8 steps to prepare for your next military move
A permanent change of station can be an exciting opportunity—and a logistical headache. Here are ways to be financially ready.
Read, 4 minutes
To active-duty service members, frequent moves are simply part of military life. In fact, roughly 400,000 service members make a permanent change of station (PCS) move every year, with the average military member receiving a new assignment every two to three years.
A PCS move can be exciting—it’s an opportunity to advance your career or experience other parts of the world. But it can also be overwhelming and costly. In addition to packing and finding a new place to live, there are a number of factors that could have an impact on your finances. While the allowance offered by the Department of Defense (DoD) covers most expenses, you could still be on the hook for some moving-associated costs such as temporary lodging for you or your pets, or vehicle shipping. Here’s how to make sure you’re financially prepared, both before and after your military move.

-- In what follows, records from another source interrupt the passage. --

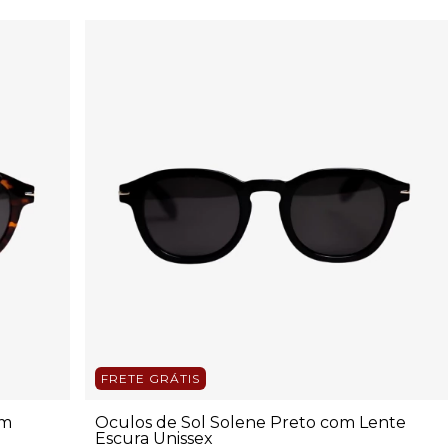
FRETE GRÁTIS
om
Óculos de Sol Solene Preto com Lente
Escura Unissex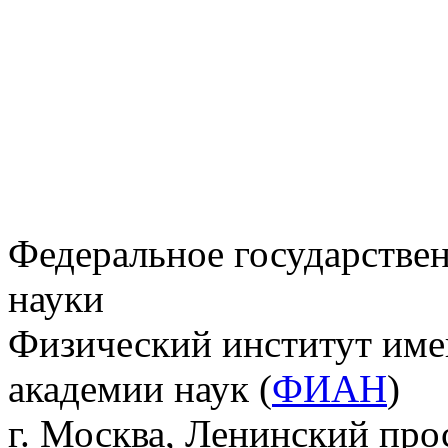
Федеральное государстве
науки
Физический институт име
академии наук (
ФИАН
)
г. Москва, Ленинский прос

What to do before your PCS
Step 1: Boost your savings
While the military takes care of many basic moving expenses, don’t expect that your relocation allowance will cover every cost. So that you’re fully prepared, create a budget that provides a realistic picture of your household income and expenses. (Remember to account for any potential changes to your spouse’s earnings.) Having these numbers in hand can help you determine how much to set aside for future moves or unexpected emergencies. A good rule of thumb is to have between three and six months of living expenses saved in an emergency fund.
Step 2: Find out which moving expenses are covered—and which ones aren’t
To get a feel for how much you may need to save, dig into the fine print of military dislocation allowance to see which expenses are typically reimbursed (your branch, rank and family status typically affect the amount). You can use the DoD’s Plan My Move tool to create a personalized checklist. Here are a few out-of-pocket expenses you might need to consider:
Will you use packers and movers who maintain a contract with the DoD, or hire your own? With the latter, you can still be reimbursed for up to 95 percent of your expenses, but you’ll need to keep excellent records of those expenses.
Will your family’s temporary lodging, meals, mileage and gas be fully covered by the DoD’s per diem, or will you need to go into your own pocket to supplement the costs?
If you’re moving abroad, will you be able to cover any foreign currency conversion fees or the loss of funds due to a lower conversion rate?
Step 3: Know your SCRA rights
As part of adjusting your household budget, consider applying for benefits under the Servicemembers Civil Relief Act (SCRA), a federal law that offers active-duty members a number of legal and financial protections. Benefits include interest rate reductions on credit cards and home and auto loans, protections against foreclosure and repossession, and no-fee lease termination.
Step 4: Compile a list of accounts and important documents
A financial to-do list can help keep you on top of the many details that will certainly come up. It should include notifying your creditors that you’ll be moving, and providing your new address to ensure that you don’t miss any bills. You’ll also want to decide which accounts to close—and which services will require you to open a new account. Finally, it’s a good idea to make sure all your legal documents such as wills and insurance policies are handy, and that your premiums and beneficiaries are up to date.
Step 5: Decide whether you will buy or rent
If, after exploring the real estate market in your new location, you decide to buy, make sure you get pre-qualified or pre-approved for a home loan—it will speed up the process once you arrive.
If you opt to rent instead, make sure you can cover first and last month’s rent, security deposit and any application fees. It’s also a good idea to visit the DoD housing website or the Automated Housing Referral Network for listings of available rentals or privatized on-post housing options.
And if you’re selling your current home before the big move, seek out a military-friendly real estate agent who understands the PCS process.
What to do after your PCS
Step 6: Continue paying your bills
To make sure you don’t overlook any payments—both in your previous location and your new one—enroll in automatic bill pay. If you’re relocating overseas and plan to put your spouse or family member in charge of expenses, make sure they’re listed as a joint account holder and have all the pertinent account information.
Step 7: Review your credit
Request a copy of your free credit report to check for errors, such as incorrect personal information, accounts belonging to someone with a similar name or the same debt listed more than once. You can also protect your credit by checking in with creditors to ensure they’ve received your payments during the move. You may also want to set up active-duty alerts on your credit report to reduce the threat of identity theft during your relocation—when a business sees an active-duty alert on your credit report, it must take extra steps to verify your identity before issuing you credit.
Step 8: Shop around for lower rates and military discounts
Moving to a new location can affect your auto and home insurance rates, so as you’re looking into new policies, comparison shop so that you’re updating your coverage in the most cost-effective way. Similarly, in setting up and furnishing your new home, seek out retailers that offer military discounts.